Problem requirements: In the records below, find the line containing "9.000,00 / 1.000,00", then extract that line and all subsequent lines exactly, leaving out everything else.

Data provided:
|---|
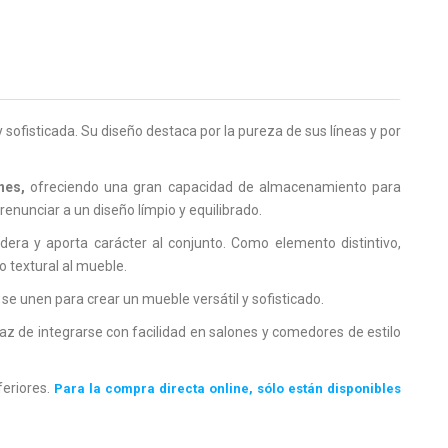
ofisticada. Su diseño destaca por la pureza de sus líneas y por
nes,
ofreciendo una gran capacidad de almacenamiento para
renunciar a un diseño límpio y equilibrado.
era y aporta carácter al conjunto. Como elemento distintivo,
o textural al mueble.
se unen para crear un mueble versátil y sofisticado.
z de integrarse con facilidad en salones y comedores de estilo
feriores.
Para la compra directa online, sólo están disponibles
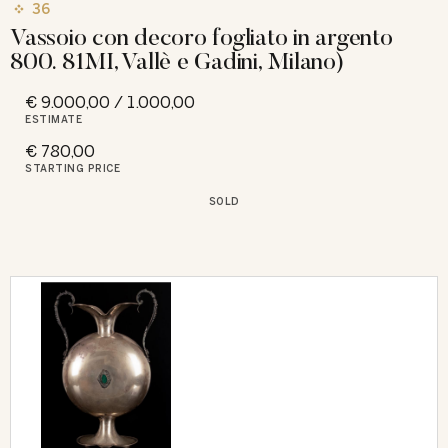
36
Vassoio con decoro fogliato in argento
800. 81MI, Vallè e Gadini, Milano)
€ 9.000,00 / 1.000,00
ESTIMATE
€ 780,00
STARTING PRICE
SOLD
|---|
Task result:
€ 9.000,00 / 1.000,00
ESTIMATE
€ 780,00
STARTING PRICE
SOLD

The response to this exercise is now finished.